PROBLEM TO SOLVE: Arrange the lines from the line with "Cou-cou & flying fish" to the line with "are crusty bread" as a JSON list of strings, one string per line, leaving out any blank lines.

[Opening RECORDS FOR THE TASK section]

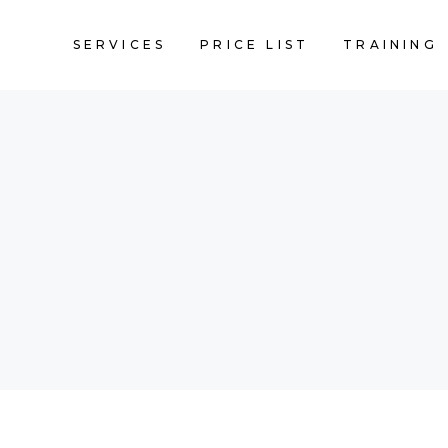
SERVICES
PRICE LIST
TRAINING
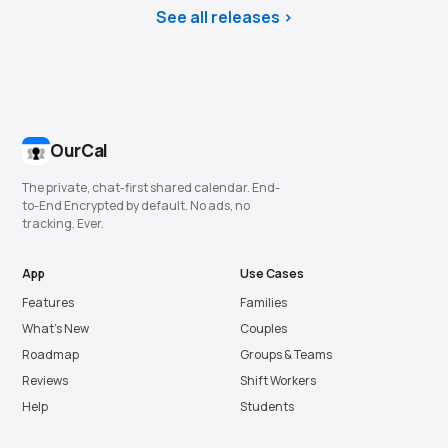
See all releases
OurCal
The private, chat-first shared calendar. End-
to-End Encrypted by default. No ads, no
tracking. Ever.
App
Use Cases
Features
Families
What’s New
Couples
Roadmap
Groups & Teams
Reviews
Shift Workers
Help
Students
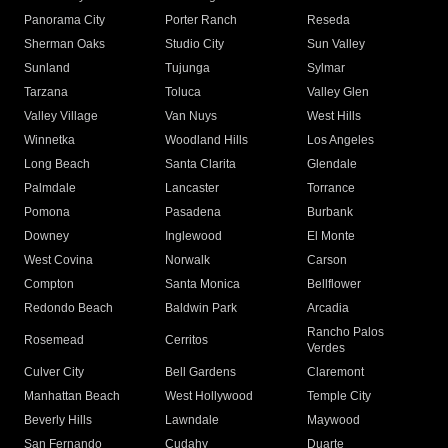
Panorama City
Porter Ranch
Reseda
Sherman Oaks
Studio City
Sun Valley
Sunland
Tujunga
Sylmar
Tarzana
Toluca
Valley Glen
Valley Village
Van Nuys
West Hills
Winnetka
Woodland Hills
Los Angeles
Long Beach
Santa Clarita
Glendale
Palmdale
Lancaster
Torrance
Pomona
Pasadena
Burbank
Downey
Inglewood
El Monte
West Covina
Norwalk
Carson
Compton
Santa Monica
Bellflower
Redondo Beach
Baldwin Park
Arcadia
Rancho Palos
Rosemead
Cerritos
Verdes
Culver City
Bell Gardens
Claremont
Manhattan Beach
West Hollywood
Temple City
Beverly Hills
Lawndale
Maywood
San Fernando
Cudahy
Duarte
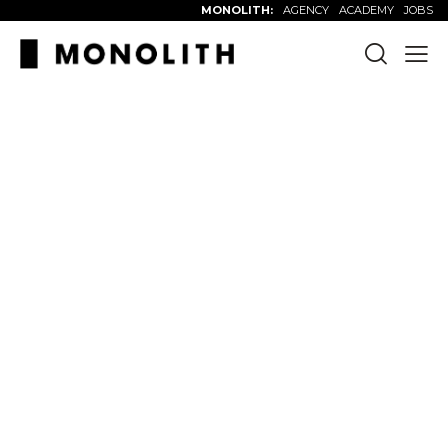
MONOLITH:
AGENCY
ACADEMY
JOBS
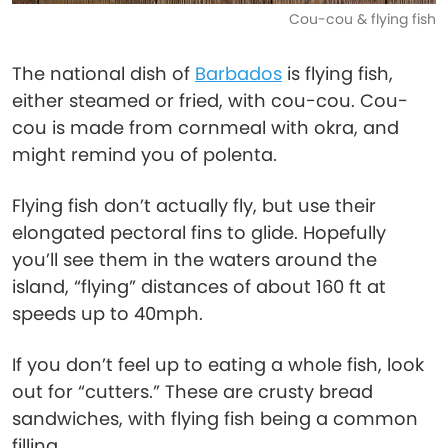
Cou-cou & flying fish
The national dish of
Barbados
is flying fish,
either steamed or fried, with cou-cou. Cou-
cou is made from cornmeal with okra, and
might remind you of polenta.
Flying fish don’t actually fly, but use their
elongated pectoral fins to glide. Hopefully
you’ll see them in the waters around the
island, “flying” distances of about 160 ft at
speeds up to 40mph.
If you don’t feel up to eating a whole fish, look
out for “cutters.” These are crusty bread
sandwiches, with flying fish being a common
filling.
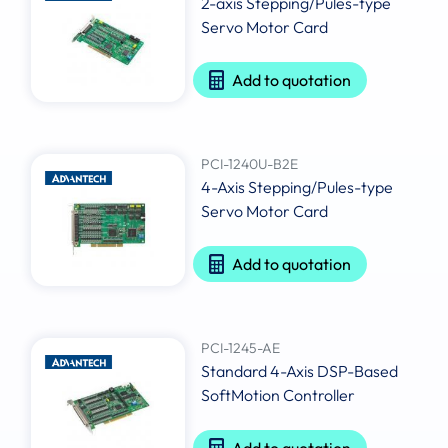
2-axis Stepping/Pules-type
Servo Motor Card
Add to quotation
PCI-1240U-B2E
4-Axis Stepping/Pules-type
Servo Motor Card
Add to quotation
PCI-1245-AE
Standard 4-Axis DSP-Based
SoftMotion Controller
Add to quotation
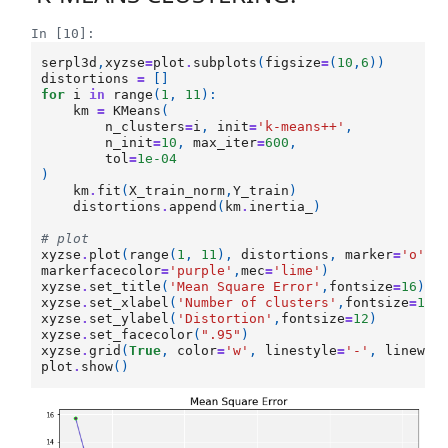
In [10]:
serpl3d
,
xyzse
=
plot
.
subplots
(
figsize
=
(
10
,
6
))
distortions
=
[]
for
i
in
range
(
1
,
11
):
km
=
KMeans
(
n_clusters
=
i
,
init
=
'k-means++'
,
n_init
=
10
,
max_iter
=
600
,
tol
=
1e-04
)
km
.
fit
(
X_train_norm
,
Y_train
)
distortions
.
append
(
km
.
inertia_
)
# plot
xyzse
.
plot
(
range
(
1
,
11
),
distortions
,
marker
=
'o'
,
l
markerfacecolor
=
'purple'
,
mec
=
'lime'
)
xyzse
.
set_title
(
'Mean Square Error'
,
fontsize
=
16
)
xyzse
.
set_xlabel
(
'Number of clusters'
,
fontsize
=
12
)
xyzse
.
set_ylabel
(
'Distortion'
,
fontsize
=
12
)
xyzse
.
set_facecolor
(
".95"
)
xyzse
.
grid
(
True
,
color
=
'w'
,
linestyle
=
'-'
,
linewid
plot
.
show
()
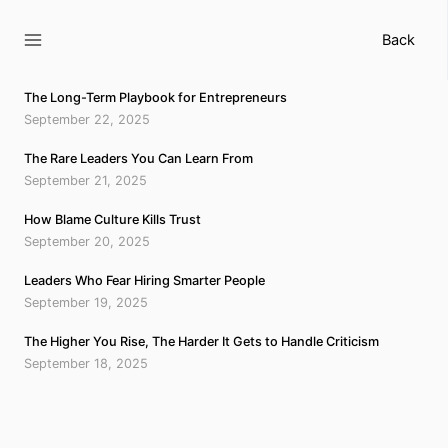
Skip
to
Back
content
The Long-Term Playbook for Entrepreneurs
September 22, 2025
The Rare Leaders You Can Learn From
September 21, 2025
How Blame Culture Kills Trust
September 20, 2025
Leaders Who Fear Hiring Smarter People
September 19, 2025
The Higher You Rise, The Harder It Gets to Handle Criticism
September 18, 2025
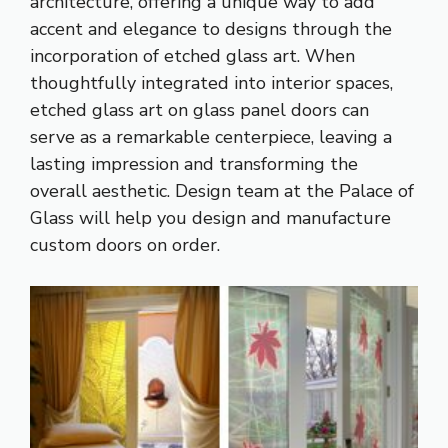
architecture, offering a unique way to add
accent and elegance to designs through the
incorporation of etched glass art. When
thoughtfully integrated into interior spaces,
etched glass art on glass panel doors can
serve as a remarkable centerpiece, leaving a
lasting impression and transforming the
overall aesthetic. Design team at the Palace of
Glass will help you design and manufacture
custom doors on order.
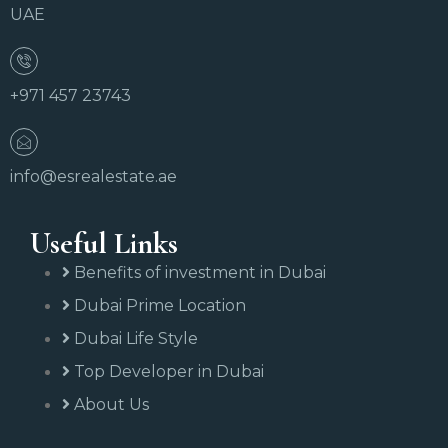
UAE
+971 457 23743
info@esrealestate.ae
Useful Links
Benefits of investment in Dubai
Dubai Prime Location
Dubai Life Style
Top Developer in Dubai
About Us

[Closing RECORDS FOR THE TASK section]

YOUR SOLUTION:
[
  "Cou-cou & flying fish",
  "The national dish of",
  "Barbados",
  "is flying fish,",
  "either steamed or fried, with cou-cou. Cou-",
  "cou is made from cornmeal with okra, and",
  "might remind you of polenta.",
  "Flying fish don’t actually fly, but use their",
  "elongated pectoral fins to glide. Hopefully",
  "you’ll see them in the waters around the",
  "island, “flying” distances of about 160 ft at",
  "speeds up to 40mph.",
  "If you don’t feel up to eating a whole fish, look",
  "out for “cutters.” These are crusty bread"
]